Présent parmi les protestataires, William Noun, frère de Joe, tué alors qu’il accomplissait au port sa mission de pompier, exhorte les autorités judiciaires à « trouver un moyen pour que l’enquête reprenne son cours ». Interrogé par L’Orient-Le Jour, il martèle qu’une justice « illégale » est « une moquerie ». Une autre proche de victime, Mariana Fodoulian, décrit une telle justice comme « un crime ». « Le crime plus récent est la suspension du mandat d’arrêt contre M. Fenianos par le juge Sleiman », note-t-elle, rappelant qu’« un autre avocat général près la Cour de cassation, Imad Kabalan, avait auparavant suspendu le mandat d’arrêt délivré par Tarek Bitar contre Ali Hassan Khalil (député du mouvement Amal) ». « De telles décisions sont pourtant du seul ressort du juge d’instruction », indique-t-elle à L’OLJ. Et de dénoncer que « le procureur général près la Cour de cassation, Ghassan Oueidate, avait remis en liberté les 17 détenus dans l’affaire, tout en portant plainte contre le juge Bitar et ordonnant aux services sécuritaires de ne plus exécuter ses notifications ».

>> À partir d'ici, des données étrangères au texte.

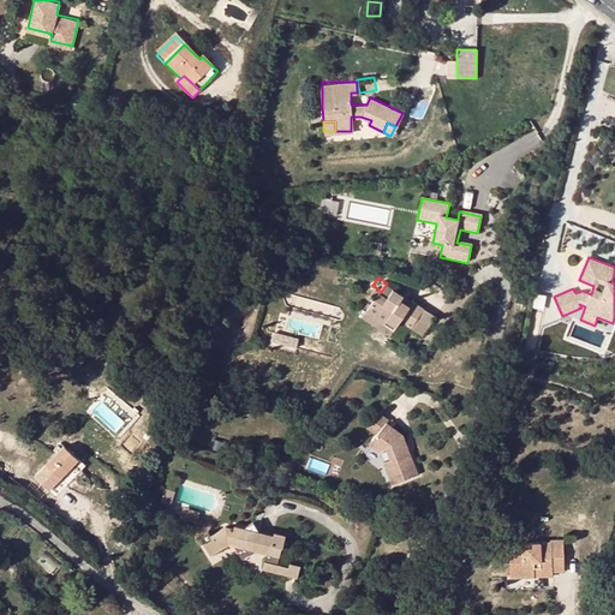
[(404,322),(415,305),(387,284),(381,292),(372,285),(358,304),(376,316),(377,312),(387,320),(392,314),(404,322)]
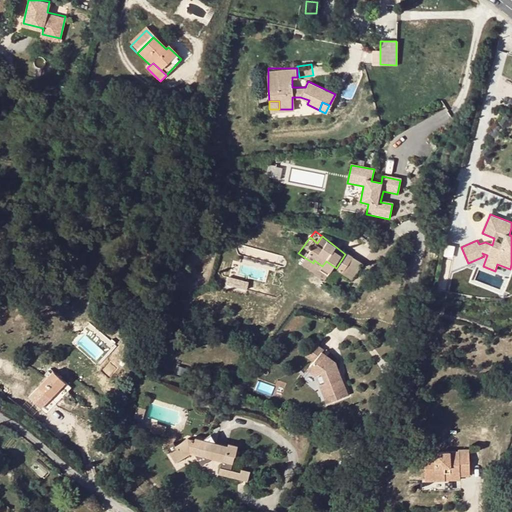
[(313,263),(298,253),(295,257),(318,273),(322,266),(314,260),(313,263)]
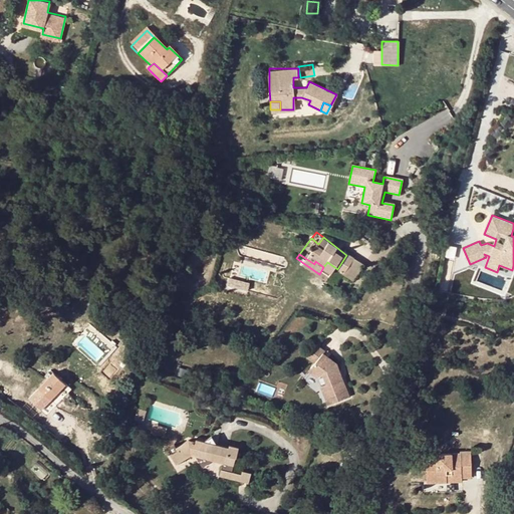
[(314,344),(304,355),(312,361),(307,366),(316,374),(319,372),(323,384),(317,387),(324,406),(345,398),(333,364),(320,352),(322,351),(314,344)]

« Le parquet est censé poursuivre les criminels pour qu’ils soient jugés. Or en l’espèce, il tente de vider le dossier », affirme à notre journal Cécile Roukoz, avocate et sœur de victime. « Les juges Sleiman et Kabalan ont été encouragés par les actes de Ghassan Oueidate et en ont pris exemple », déplore-t-elle. Me Roukoz s’attarde sur les motifs invoqués par M. Sleiman pour justifier sa suspension du mandat d’arrêt. « La décision se base sur une Convention internationale des droits de l’homme selon laquelle, en cas de retard exagéré dans le processus judiciaire et d’impossibilité de jugement, une personne mise en cause ne peut être emprisonnée, ni maintenue indéfiniment sous mandat d’arrêt. Or dans le dossier du port, ce retard est notamment dû à des recours abusifs contre le juge Bitar qui mène l’enquête et contre les magistrats chargés d’examiner ces recours. Le retard n’étant pas justifié, les conditions pour appliquer les dispositions de la convention ne s’appliquent pas », tranche-t-elle.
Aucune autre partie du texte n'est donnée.